For as long as I can remember, Wall Street types have been tellin’ us to expect to live on a yield of around 4% of what we have at retirement. One wonders what they’re tellin’ those who retired recently? They’re not makin’ 4%. In fact, given that the yield on the 30 year bond is now at 3.04%, there is much disappointment out there. Imagine spending 30 years diligently putting in your $10,000, for the truly enviable privilege of making just over $30,000 a year upon retiring — before taxes that is. Oops. Wasn’t that $100,000 in tax savings over the last 30 years worth it?! Gimme a break.

Before you begin thinkin’ you’re the exception, and you may be, here’s what the average 58 year old American man has in his 401k: Less than $70,000. MegaOops.

But what if . . .

I speak to many in this situation, week in and week out. Let’s say they’re mid-40s and have been contributing to a 401k(s) since their mid-late 20s. So far, they’ve amassed around $385,000 in total 401k funds. If they were to take half out this year and half next month, the net after taxes/penalty(s) would probably be in the neighborhood of about $200,000. (But don’t believe me, believe your CPA.) Experience says it could be less, but unlikely to be much more. Add to that their savings in excess of cash reserves, and maybe some home equity, and they will have gathered roughly $280-295,000.

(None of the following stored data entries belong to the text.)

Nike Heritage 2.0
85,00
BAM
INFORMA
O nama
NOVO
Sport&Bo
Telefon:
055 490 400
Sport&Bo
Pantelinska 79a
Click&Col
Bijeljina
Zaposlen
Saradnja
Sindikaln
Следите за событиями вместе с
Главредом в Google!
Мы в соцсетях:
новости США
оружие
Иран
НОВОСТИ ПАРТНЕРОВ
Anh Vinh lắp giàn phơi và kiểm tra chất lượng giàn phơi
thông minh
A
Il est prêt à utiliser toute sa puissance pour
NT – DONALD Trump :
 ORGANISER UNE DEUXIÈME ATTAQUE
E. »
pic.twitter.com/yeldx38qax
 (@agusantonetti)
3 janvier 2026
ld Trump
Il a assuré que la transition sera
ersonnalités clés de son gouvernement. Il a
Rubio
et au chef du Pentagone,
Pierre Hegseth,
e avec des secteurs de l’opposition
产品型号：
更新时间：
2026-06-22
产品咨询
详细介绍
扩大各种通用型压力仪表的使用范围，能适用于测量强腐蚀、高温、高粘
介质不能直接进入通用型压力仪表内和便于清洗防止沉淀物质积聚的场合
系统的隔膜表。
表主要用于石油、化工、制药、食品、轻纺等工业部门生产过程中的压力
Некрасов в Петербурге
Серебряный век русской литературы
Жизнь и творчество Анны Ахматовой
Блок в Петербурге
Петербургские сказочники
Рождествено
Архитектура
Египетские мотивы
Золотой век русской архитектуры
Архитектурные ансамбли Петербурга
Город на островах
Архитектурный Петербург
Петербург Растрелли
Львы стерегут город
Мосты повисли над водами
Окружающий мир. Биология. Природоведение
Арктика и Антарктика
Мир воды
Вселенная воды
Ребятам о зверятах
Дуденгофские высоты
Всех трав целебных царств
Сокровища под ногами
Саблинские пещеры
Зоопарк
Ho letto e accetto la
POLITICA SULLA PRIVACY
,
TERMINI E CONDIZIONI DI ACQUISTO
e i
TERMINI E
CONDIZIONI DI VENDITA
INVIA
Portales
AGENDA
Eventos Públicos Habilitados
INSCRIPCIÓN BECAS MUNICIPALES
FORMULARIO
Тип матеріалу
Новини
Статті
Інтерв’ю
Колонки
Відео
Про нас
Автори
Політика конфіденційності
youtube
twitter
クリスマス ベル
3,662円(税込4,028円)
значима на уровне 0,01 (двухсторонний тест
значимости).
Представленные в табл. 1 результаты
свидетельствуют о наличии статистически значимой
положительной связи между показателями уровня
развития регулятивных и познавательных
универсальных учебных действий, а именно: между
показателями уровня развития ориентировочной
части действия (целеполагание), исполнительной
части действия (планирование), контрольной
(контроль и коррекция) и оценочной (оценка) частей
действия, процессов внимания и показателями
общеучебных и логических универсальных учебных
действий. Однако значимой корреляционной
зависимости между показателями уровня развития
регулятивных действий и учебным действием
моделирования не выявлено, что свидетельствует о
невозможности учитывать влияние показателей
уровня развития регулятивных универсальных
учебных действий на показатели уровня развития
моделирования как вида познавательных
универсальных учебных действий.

Yes, the tax/penalty hit was brutal. You wept. Better tears now, than at retirement, right? You bet.

You also ended up with four little income properties in a great region. You locked in historically low interest rates on all of ‘em. Around 5%, maybe a tic less. Long before you retired, you’d combined the properties’ cash flow with disposable after tax income from your job(s).

20 years pass and you’re 65 — ready to retire

It took you about 15 years to pay them off. It could’ve been a lot sooner, but you were pretty conservative with your income. In the immediate five years before retiring, the cash flow from properties now debt free, accumulated at approximately $75,000 annually. Much of that was tax sheltered. In other words, in the immediate five years prior to retiring, you stockpiled $250-300,000 in cash — after tax.

Oh, and that income? It was projected to be the same in year 5, 10, 15, 20, and beyond as it was the day you acquired the units. The NOI is the same $75,000 it was 20 years earlier. They’re free ‘n clear of debt, so your net worth in these properties is a cool million bucks. We also assumed they’d never go up in value.

Let’s Review

In order to equal that in your 401k, you’d first have to get your invested cash in the stock market up to $1 million or so. You can’t afford many, if any losing years. Good luck with that. Then you’d hafta earn 7.5% — year in and year out. Not freakin’ likely in both cases. You simply aren’t gonna get there.

OR . . .

You gather your available capital, follow the above real estate investment scenario, and make retirement income of $75,000 a year, while sporting $1 million in equity. If you think the projection of flat rents for two decades along with no appreciation in value for the same 20 years isn’t conservative enough, I don’t know what to tell ya. In no 20 year period in our lifetimes has real estate values failed to go up, net. Nor have rents been anything but higher over the same stretch.

Either way, the guy/gal who goes for the real estate is almost guaranteed to retire with a relatively highly secure income — with a million dollar equity available if life makes it necessary. Leave your 401k in the rearview mirror and give your retirement a fighting chance. Remaining in the qualified plan will doom you to a life sentence, not a retirement.

The numbers are against you. It was planned that way. Don’t take the bait. Do what they don’t want you to do.